---- GIVEN INFORMATION


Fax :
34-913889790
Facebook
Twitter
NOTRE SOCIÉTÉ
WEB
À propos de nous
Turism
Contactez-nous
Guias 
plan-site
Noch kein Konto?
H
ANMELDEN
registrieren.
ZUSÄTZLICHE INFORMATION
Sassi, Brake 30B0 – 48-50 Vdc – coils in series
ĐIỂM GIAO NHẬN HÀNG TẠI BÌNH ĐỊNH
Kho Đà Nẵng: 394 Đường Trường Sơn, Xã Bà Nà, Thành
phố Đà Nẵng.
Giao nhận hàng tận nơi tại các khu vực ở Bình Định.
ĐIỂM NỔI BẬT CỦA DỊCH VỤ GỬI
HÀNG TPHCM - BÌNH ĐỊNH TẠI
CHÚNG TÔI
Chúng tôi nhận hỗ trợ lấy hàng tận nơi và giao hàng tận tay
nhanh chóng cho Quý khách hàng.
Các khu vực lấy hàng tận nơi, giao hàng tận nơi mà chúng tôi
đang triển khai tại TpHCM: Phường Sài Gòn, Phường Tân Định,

--------
---- GIVEN INFORMATION

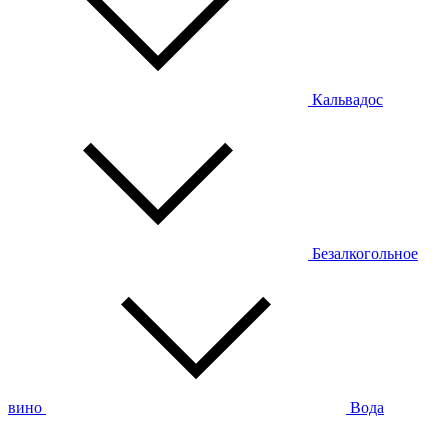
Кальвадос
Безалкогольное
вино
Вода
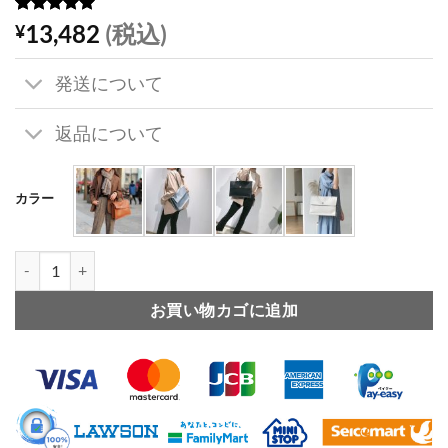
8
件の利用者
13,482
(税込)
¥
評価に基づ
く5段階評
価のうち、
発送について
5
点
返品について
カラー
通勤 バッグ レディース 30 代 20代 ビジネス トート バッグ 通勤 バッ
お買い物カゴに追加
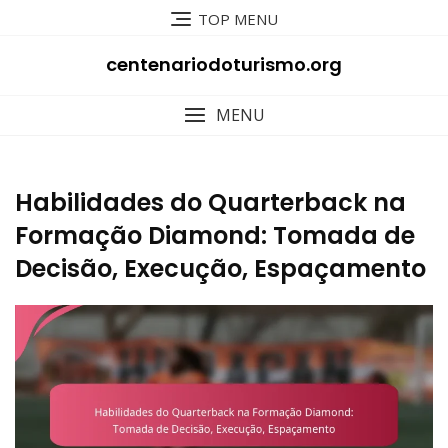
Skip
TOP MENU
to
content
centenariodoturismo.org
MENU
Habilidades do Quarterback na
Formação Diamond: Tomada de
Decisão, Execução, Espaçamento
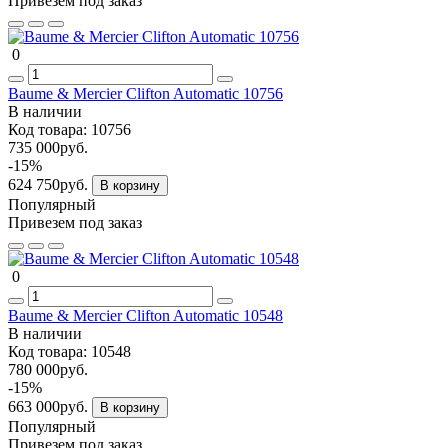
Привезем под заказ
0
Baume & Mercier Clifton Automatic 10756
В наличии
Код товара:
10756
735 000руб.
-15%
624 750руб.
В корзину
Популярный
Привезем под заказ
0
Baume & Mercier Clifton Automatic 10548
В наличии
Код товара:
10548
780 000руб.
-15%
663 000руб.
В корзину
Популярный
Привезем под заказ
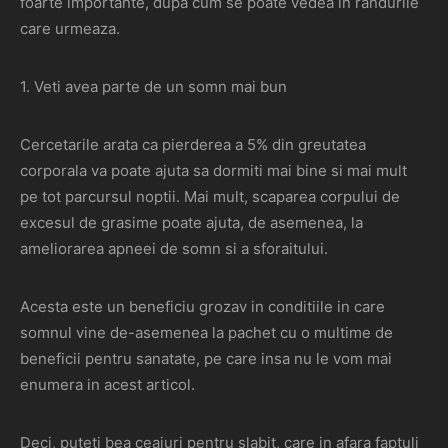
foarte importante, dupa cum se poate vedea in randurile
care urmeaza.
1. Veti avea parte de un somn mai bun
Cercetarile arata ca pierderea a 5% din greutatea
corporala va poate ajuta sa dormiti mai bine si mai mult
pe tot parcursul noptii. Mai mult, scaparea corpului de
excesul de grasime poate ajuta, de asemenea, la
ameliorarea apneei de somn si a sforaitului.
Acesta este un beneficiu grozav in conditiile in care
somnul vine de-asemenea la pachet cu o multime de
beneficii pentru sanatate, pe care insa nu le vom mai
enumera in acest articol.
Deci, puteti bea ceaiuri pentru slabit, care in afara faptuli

--------
---- GIVEN INFORMATION

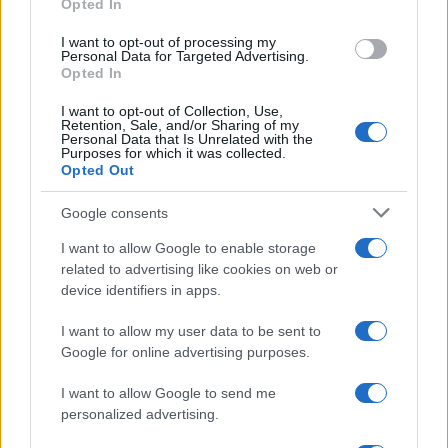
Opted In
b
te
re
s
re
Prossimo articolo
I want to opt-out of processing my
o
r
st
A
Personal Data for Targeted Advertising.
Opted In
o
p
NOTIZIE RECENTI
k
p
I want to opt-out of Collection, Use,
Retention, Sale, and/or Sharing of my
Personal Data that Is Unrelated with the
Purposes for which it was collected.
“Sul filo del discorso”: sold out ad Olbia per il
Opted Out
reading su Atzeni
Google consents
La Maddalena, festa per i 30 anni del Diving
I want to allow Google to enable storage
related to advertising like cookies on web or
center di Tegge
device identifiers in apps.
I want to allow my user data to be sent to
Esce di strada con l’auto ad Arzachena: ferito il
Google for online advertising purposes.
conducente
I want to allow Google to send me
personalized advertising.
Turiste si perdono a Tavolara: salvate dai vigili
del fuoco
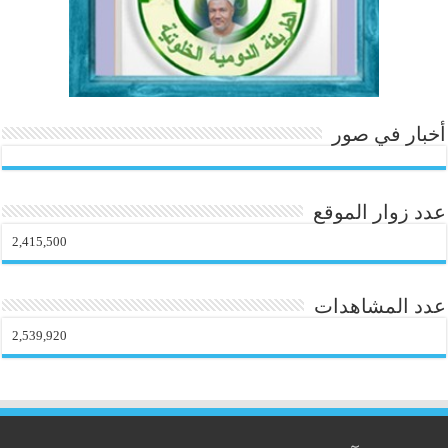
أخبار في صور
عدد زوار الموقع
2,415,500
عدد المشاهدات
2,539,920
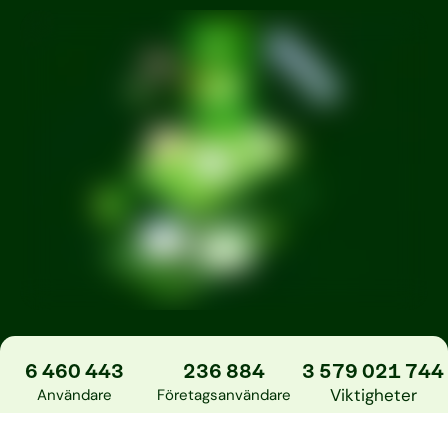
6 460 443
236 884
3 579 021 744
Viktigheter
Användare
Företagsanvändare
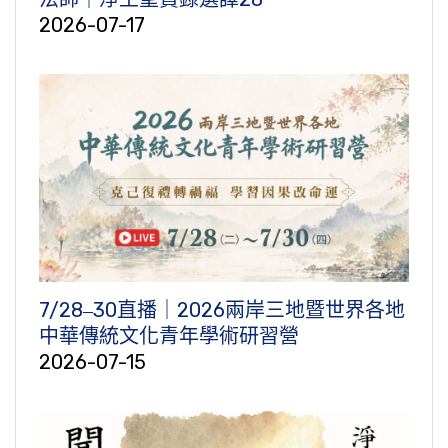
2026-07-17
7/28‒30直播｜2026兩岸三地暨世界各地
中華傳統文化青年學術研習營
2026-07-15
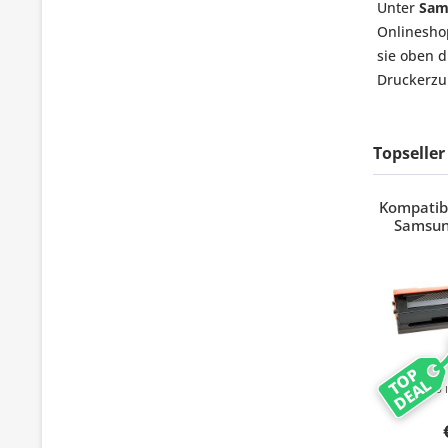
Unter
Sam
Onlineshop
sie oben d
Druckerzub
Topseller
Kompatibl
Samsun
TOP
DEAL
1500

--------

- _WHAT YOU NEED TO DO_: Lines of the listing above that contain the word "Automatic" must all be copied.

- _SOLUTION TO THE PROBLEM_:
Baume & Mercier Clifton Automatic 10756
Baume & Mercier Clifton Automatic 10548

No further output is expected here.